Problem description ::
Rewrite the lines of all the items below as one numbered list, leaving out any blank lines.

Source material ::
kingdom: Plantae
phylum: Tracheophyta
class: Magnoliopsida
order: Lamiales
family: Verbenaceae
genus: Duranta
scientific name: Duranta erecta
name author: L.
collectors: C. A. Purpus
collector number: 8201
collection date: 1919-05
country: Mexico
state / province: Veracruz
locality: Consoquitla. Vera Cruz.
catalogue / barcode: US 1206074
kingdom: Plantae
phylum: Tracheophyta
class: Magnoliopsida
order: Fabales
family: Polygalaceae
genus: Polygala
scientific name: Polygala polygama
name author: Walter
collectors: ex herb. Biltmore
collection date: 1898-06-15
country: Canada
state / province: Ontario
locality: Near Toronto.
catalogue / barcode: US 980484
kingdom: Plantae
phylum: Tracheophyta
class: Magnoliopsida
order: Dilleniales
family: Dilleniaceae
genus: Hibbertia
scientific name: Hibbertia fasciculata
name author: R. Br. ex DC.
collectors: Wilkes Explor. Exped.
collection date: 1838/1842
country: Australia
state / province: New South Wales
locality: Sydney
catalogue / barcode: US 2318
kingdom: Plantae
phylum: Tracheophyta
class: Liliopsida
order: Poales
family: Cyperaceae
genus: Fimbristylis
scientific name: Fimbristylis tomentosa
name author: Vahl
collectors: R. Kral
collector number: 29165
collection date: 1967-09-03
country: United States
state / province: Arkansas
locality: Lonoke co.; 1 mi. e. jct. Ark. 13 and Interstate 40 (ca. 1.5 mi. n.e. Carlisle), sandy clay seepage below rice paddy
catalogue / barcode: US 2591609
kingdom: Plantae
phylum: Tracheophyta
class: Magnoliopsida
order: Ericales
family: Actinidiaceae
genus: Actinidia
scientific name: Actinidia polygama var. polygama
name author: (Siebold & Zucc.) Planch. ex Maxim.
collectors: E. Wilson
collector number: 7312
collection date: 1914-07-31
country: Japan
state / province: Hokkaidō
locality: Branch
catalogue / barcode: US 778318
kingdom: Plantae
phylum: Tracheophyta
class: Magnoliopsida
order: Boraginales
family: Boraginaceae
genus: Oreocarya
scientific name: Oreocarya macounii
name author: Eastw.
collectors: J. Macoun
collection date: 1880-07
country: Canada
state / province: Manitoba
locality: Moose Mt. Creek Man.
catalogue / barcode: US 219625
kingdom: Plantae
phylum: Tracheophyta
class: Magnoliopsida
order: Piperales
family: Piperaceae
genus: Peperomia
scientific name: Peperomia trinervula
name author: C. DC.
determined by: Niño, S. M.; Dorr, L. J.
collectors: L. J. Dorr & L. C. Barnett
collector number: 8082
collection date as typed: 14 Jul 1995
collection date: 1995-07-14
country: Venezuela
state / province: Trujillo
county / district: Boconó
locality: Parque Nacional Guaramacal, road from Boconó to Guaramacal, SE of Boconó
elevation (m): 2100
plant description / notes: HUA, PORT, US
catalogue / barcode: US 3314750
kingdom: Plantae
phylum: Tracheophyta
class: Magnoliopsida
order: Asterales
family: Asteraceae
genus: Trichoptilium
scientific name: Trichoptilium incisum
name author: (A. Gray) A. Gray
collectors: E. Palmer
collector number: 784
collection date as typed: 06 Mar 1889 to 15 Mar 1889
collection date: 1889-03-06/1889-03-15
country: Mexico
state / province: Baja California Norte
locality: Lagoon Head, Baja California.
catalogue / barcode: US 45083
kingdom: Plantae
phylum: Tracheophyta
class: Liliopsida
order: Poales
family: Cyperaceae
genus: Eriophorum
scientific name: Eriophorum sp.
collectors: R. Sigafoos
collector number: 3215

Full answer ::
1. kingdom: Plantae
2. phylum: Tracheophyta
3. class: Magnoliopsida
4. order: Lamiales
5. family: Verbenaceae
6. genus: Duranta
7. scientific name: Duranta erecta
8. name author: L.
9. collectors: C. A. Purpus
10. collector number: 8201
11. collection date: 1919-05
12. country: Mexico
13. state / province: Veracruz
14. locality: Consoquitla. Vera Cruz.
15. catalogue / barcode: US 1206074
16. kingdom: Plantae
17. phylum: Tracheophyta
18. class: Magnoliopsida
19. order: Fabales
20. family: Polygalaceae
21. genus: Polygala
22. scientific name: Polygala polygama
23. name author: Walter
24. collectors: ex herb. Biltmore
25. collection date: 1898-06-15
26. country: Canada
27. state / province: Ontario
28. locality: Near Toronto.
29. catalogue / barcode: US 980484
30. kingdom: Plantae
31. phylum: Tracheophyta
32. class: Magnoliopsida
33. order: Dilleniales
34. family: Dilleniaceae
35. genus: Hibbertia
36. scientific name: Hibbertia fasciculata
37. name author: R. Br. ex DC.
38. collectors: Wilkes Explor. Exped.
39. collection date: 1838/1842
40. country: Australia
41. state / province: New South Wales
42. locality: Sydney
43. catalogue / barcode: US 2318
44. kingdom: Plantae
45. phylum: Tracheophyta
46. class: Liliopsida
47. order: Poales
48. family: Cyperaceae
49. genus: Fimbristylis
50. scientific name: Fimbristylis tomentosa
51. name author: Vahl
52. collectors: R. Kral
53. collector number: 29165
54. collection date: 1967-09-03
55. country: United States
56. state / province: Arkansas
57. locality: Lonoke co.; 1 mi. e. jct. Ark. 13 and Interstate 40 (ca. 1.5 mi. n.e. Carlisle), sandy clay seepage below rice paddy
58. catalogue / barcode: US 2591609
59. kingdom: Plantae
60. phylum: Tracheophyta
61. class: Magnoliopsida
62. order: Ericales
63. family: Actinidiaceae
64. genus: Actinidia
65. scientific name: Actinidia polygama var. polygama
66. name author: (Siebold & Zucc.) Planch. ex Maxim.
67. collectors: E. Wilson
68. collector number: 7312
69. collection date: 1914-07-31
70. country: Japan
71. state / province: Hokkaidō
72. locality: Branch
73. catalogue / barcode: US 778318
74. kingdom: Plantae
75. phylum: Tracheophyta
76. class: Magnoliopsida
77. order: Boraginales
78. family: Boraginaceae
79. genus: Oreocarya
80. scientific name: Oreocarya macounii
81. name author: Eastw.
82. collectors: J. Macoun
83. collection date: 1880-07
84. country: Canada
85. state / province: Manitoba
86. locality: Moose Mt. Creek Man.
87. catalogue / barcode: US 219625
88. kingdom: Plantae
89. phylum: Tracheophyta
90. class: Magnoliopsida
91. order: Piperales
92. family: Piperaceae
93. genus: Peperomia
94. scientific name: Peperomia trinervula
95. name author: C. DC.
96. determined by: Niño, S. M.; Dorr, L. J.
97. collectors: L. J. Dorr & L. C. Barnett
98. collector number: 8082
99. collection date as typed: 14 Jul 1995
100. collection date: 1995-07-14
101. country: Venezuela
102. state / province: Trujillo
103. county / district: Boconó
104. locality: Parque Nacional Guaramacal, road from Boconó to Guaramacal, SE of Boconó
105. elevation (m): 2100
106. plant description / notes: HUA, PORT, US
107. catalogue / barcode: US 3314750
108. kingdom: Plantae
109. phylum: Tracheophyta
110. class: Magnoliopsida
111. order: Asterales
112. family: Asteraceae
113. genus: Trichoptilium
114. scientific name: Trichoptilium incisum
115. name author: (A. Gray) A. Gray
116. collectors: E. Palmer
117. collector number: 784
118. collection date as typed: 06 Mar 1889 to 15 Mar 1889
119. collection date: 1889-03-06/1889-03-15
120. country: Mexico
121. state / province: Baja California Norte
122. locality: Lagoon Head, Baja California.
123. catalogue / barcode: US 45083
124. kingdom: Plantae
125. phylum: Tracheophyta
126. class: Liliopsida
127. order: Poales
128. family: Cyperaceae
129. genus: Eriophorum
130. scientific name: Eriophorum sp.
131. collectors: R. Sigafoos
132. collector number: 3215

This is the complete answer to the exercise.